Petersburgers don’t care.
For the last 6 years I have heard, almost verbatim, from dozens of individuals “We have other things to worry about” whenever a class discussion touched on topics concerning the environment or minority rights, including women’s. Given the opportunity to show solidarity with one another, to take actions in support of the broader public’s health, people of all ages and income levels have chosen to do exactly the opposite of what all credible health experts have recommended.
The daily coronavirus body count is often officially over 1,000 a day. That’s with over a year’s experience with this bug, vaccines, and comparative cases on how to best prevent sickness. The Russian government is unwilling or unable to do much about it while the anti-vaccination paranoia of a selfish, myopic, and frankly, idiotic population encourages the novel coronavirus into a healthy maturity.
The fact is that pap about personal responsibility and “living in a society” are really all that’s needed to sustain a functioning economy with a falling mortality rate, but it’s the people who are guilty in perpetuating this crisis.
President Putin sounded desperate when he said “It’s strange that well-educated people, people with advanced degrees, don’t want to get vaccinated….I call upon you to go out and get vaccinated. It’s a question of your life and the lives of the people close to you.”
At the start of this weeklong lockdown, two interesting reports came up. On October 26 The Moscow Times reported that authorities in Crimea “said they plan to purchase mobile refrigerators to store bodies…as COVID-19 deaths continue to rise.” Meanwhile, over “110,000 holidaymakers have arrived in Sochi and nearby resorts” surely exacerbating an already dire situation on the Black Sea.
“What we learn in a time of pestilence — that there are more things to admire in men than to despise” The Plague
It’s obvious that without making telecommuting the norm, providing economic support to people in presently unsafe/unsustainable industries, and strict regulations for vaccination and mask use, coronavirus will continue to freely infect, mutate, and persist in Russia. All of the tools to cope with this situation are available, but from an incompetent government to an irresponsible public, they have been left untouched.

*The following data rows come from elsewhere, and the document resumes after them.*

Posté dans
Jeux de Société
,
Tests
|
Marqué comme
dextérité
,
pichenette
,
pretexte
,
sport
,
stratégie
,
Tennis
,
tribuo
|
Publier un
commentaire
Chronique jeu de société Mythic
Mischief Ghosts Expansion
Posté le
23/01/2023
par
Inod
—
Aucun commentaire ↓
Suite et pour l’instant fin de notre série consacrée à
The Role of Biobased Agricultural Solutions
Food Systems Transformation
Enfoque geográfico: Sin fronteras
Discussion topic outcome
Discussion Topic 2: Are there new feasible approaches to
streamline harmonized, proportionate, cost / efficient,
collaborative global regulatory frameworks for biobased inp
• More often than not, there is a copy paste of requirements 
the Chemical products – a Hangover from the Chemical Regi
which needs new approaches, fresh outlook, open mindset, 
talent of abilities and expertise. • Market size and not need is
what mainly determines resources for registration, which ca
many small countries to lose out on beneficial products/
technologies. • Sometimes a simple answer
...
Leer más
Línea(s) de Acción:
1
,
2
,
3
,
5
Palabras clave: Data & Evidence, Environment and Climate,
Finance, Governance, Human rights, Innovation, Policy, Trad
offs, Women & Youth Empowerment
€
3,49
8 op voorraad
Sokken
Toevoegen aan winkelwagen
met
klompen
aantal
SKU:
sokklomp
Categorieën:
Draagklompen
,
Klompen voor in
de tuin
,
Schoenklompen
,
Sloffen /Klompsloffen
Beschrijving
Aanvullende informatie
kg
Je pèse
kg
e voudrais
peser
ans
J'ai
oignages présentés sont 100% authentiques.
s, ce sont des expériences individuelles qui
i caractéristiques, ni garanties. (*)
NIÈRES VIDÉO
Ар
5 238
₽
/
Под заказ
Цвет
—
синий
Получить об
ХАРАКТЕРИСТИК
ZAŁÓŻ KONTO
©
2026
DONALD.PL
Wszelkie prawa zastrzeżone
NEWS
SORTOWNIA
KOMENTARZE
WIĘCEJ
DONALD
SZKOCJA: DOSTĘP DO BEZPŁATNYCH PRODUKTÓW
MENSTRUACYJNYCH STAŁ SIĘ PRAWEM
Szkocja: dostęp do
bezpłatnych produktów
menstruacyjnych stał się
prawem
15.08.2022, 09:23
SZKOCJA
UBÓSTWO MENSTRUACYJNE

During the Nazi siege of Leningrad, approximately 800,000 people perished over nearly three years of constant bombardment and starvation that saw people resort to eating boots, dirt, and pets, and other human beings, facts documented in the city’s Blockade Museum.
I’ve visited three times, and the second time I happened to meet a survivor of the siege. A wizened old woman, she animatedly told of the meager bread rations she had to survive on for the full week and other deprivations I didn’t fully comprehend (my Russian skills then, as now, were wanting). Here was someone who’d lived through just about unimaginable horrors and was there to tell a couple of American students about it.
What will this generation’s “war story” be if the pandemic passes? Harrowing photos of long holidays taken domestically because the horror of closed borders kept them off of more desirable beaches Italian beaches?
All that seemed flawed in this city before — congestion, pollution, a rat race leading nowhere — was apparently what these people wanted all along. What they lack in imagination they also lack in empathy, and, as authorities warn, in oxygen and respirators.